Sometimes the risk will be objectively too high to support an endeavour. In a recent New CISO podcast, Dr. Eric Cole, a former CIA hacker and current CISO and cybersecurity thought leader, said that he has developed a risk threshold that is useful in such cases. Basically, so long as a unit is operating within their risk threshold, he accepts ownership of the security risk.
But should the operational risk exceed that threshold, he transfers that risk. At the next quarterly 20-minute presentation with the executive board (with whom he’s already built good faith as a business enabler), he devotes the last 5 minutes to formally transferring the security risk of a project onto the VP who owns it. This is done professionally and without drama; and at that point it’s up to the CEO to either accept the risk and greenlight the project with a risk transfer (which could implicitly include the CEO), or spike the project as too risky.
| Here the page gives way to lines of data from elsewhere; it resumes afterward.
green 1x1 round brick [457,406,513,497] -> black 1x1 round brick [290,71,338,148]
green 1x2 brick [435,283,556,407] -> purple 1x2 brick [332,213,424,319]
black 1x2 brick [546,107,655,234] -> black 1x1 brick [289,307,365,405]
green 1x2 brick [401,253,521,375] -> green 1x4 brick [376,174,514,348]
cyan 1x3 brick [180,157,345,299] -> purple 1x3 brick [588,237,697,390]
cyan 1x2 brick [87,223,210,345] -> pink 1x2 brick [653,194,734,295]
Dr. Cole said that he sees fewer and fewer risk transfers as VPs learn to accept his risk threshold as something more meaningful than a data nerd’s line in the sand. That’s what happens when the C-suite sides with the CISO—and the CEO is held accountable for data breaches by the board–more and more.
“We security people have tried to own too much pain,” said Dr. Cole in the podcast, where he also noted how the playbook often involves firing the CISO for a data breach, whether it was his fault or not. “But this outlines a way for shared pain; a more mature outcome for security.”